Cloud Backup深度解析:从被动防御到主动保护
内容介绍
一、企业数据保护的挑战和应对策略
二、主动数据保护技术详解
本次分享的主题是Cloud Backup深度解析:从被动防御到主动保护 ,由阿里云智能集团高级技术专家张磊分享。
一、企业数据保护的挑战和应对策略
1.企业数据安全威胁
小概率事件并不意味着它绝对不会发生。据统计,2023年勒索病毒攻击的数量激增了67%,赎金更是增长了五倍之多。同时,内部攻击、误删数据后离职、系统故障、硬件宕机以及自然灾害等情况也屡见不鲜。即便是被誉为拥有“台风结界”的上海,也可能在短短一周内接连遭遇两次台风袭击。此外,有30%的业务宕机事件是由运维人员的误操作直接导致的,这不仅影响了业务的正常运行,还给数据安全带来了严重威胁。因此,综合这四个方面的安全威胁来看,数据保护事件显然已不能被视为小概率事件。
然而,小概率事件的概念在公众心中并未得到良好的纠正,这导致许多企业在数据保护方面的投入相对较低,配置不足且技术落后,只能陷入被动防御的困境。例如,当业务人员询问新系统上线后备份管理员是否知晓及如何备份时,由于备份管理员不了解应用管理员的系统上线时间,且系统上线速度迅速,这一问题往往难以得到及时准确的回答。

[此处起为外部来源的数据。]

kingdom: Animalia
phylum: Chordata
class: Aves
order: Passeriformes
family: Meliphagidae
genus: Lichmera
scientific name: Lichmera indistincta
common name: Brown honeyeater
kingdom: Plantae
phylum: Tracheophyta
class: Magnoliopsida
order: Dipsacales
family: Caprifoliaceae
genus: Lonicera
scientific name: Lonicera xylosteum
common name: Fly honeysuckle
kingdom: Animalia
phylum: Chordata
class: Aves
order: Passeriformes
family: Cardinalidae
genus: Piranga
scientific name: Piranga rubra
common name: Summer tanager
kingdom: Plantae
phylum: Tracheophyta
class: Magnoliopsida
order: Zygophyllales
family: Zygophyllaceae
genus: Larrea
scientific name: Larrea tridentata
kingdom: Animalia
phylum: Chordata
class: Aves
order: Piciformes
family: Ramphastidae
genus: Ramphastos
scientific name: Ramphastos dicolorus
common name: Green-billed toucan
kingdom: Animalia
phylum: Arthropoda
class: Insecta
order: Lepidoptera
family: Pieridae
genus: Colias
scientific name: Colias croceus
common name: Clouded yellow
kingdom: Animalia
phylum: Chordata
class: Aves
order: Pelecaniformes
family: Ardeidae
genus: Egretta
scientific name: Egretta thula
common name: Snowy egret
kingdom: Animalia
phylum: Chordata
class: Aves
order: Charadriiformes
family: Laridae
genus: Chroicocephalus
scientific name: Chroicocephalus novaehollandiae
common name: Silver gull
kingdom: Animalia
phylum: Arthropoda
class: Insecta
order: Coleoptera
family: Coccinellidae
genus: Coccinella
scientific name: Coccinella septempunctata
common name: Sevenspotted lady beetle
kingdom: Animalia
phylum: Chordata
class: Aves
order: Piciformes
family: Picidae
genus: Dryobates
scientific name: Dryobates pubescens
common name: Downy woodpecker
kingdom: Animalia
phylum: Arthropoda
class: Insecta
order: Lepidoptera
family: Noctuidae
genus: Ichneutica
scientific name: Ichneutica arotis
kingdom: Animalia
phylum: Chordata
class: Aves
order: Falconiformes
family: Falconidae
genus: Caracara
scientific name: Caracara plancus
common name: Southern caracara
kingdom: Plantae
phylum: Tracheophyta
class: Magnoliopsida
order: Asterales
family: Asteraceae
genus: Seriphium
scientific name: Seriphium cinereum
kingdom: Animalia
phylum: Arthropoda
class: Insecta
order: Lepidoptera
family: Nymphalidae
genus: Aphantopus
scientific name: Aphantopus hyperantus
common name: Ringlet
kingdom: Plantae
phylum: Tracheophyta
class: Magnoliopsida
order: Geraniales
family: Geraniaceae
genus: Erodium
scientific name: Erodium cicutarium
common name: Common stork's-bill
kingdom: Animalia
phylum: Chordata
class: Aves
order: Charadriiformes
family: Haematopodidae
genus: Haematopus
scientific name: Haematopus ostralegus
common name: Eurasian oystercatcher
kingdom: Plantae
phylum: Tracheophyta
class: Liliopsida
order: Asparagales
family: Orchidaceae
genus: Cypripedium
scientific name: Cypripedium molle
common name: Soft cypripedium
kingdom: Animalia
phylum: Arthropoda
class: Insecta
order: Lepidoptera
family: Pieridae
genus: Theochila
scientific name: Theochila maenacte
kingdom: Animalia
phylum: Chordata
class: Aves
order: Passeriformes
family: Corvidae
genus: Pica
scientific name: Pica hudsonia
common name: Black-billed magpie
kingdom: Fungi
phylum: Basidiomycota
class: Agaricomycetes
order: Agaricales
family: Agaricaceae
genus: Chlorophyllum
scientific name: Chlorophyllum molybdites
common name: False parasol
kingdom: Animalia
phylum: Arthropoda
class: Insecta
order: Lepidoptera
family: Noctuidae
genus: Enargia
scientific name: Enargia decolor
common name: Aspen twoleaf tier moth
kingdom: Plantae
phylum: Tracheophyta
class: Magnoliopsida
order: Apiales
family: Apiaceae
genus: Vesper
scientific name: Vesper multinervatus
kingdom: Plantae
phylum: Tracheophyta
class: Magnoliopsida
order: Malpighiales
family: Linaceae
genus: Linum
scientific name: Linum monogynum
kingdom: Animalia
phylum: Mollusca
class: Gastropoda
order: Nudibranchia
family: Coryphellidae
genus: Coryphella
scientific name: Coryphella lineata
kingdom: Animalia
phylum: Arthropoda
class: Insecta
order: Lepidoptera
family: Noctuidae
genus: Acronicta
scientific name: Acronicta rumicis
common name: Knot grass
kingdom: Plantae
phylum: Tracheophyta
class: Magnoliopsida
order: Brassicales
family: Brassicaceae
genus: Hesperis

在行业中,当公司遭受勒索病毒攻击时,备份系统往往也会同时受到波及,使得生产和备份系统都无法完全保证安全。此外,备份数据的安全性也备受关注,如数据是否被勒索病毒感染、恢复后是否会再次感染等问题都需妥善处理。系统即便从备份中恢复,次日也可能再次中招,持续受到病毒威胁。
在机房管理中,客户对备份策略尤为关注,尤其是是否实施了异地备份。一旦发生自然灾害,客户会立即询问数据是否有异地备份以保障在紧急情况下能够迅速恢复数据。对于公司中通常只有一两个人的备份管理员团队而言,这些问题处理起来极为棘手,这一现象相当严重。
2.主动数据保护策略
通过服务上万客户并每日执行数十万次的备份任务,结合用户实际需求与行业发展趋势,我们总结出了四步主动防御策略。第一步是主动发现与精准识别。这一步旨在明确需要备份的资源和数据量,包括但不限于ECS、NAS等。系统应能主动识别资源并自动执行备份任务,而无需等待业务部署方的通知或询问业务部门是否有新系统上线及备份需求。
第二步是在资源发现并备份后,对备份数据进行检测,以确认是否存在病毒或潜在风险。一旦发现风险,系统应立即标记并隔离,确保备份系统的纯净性,防止风险扩散,避免系统遭受持续感染和破坏。
第三步是锁定备份数据,以防止自然灾害、恶意攻击等外部威胁对备份系统造成损害。这一步骤旨在保护备份数据不被勒索软件等恶意软件侵害,同时防范来自内外部的各种风险。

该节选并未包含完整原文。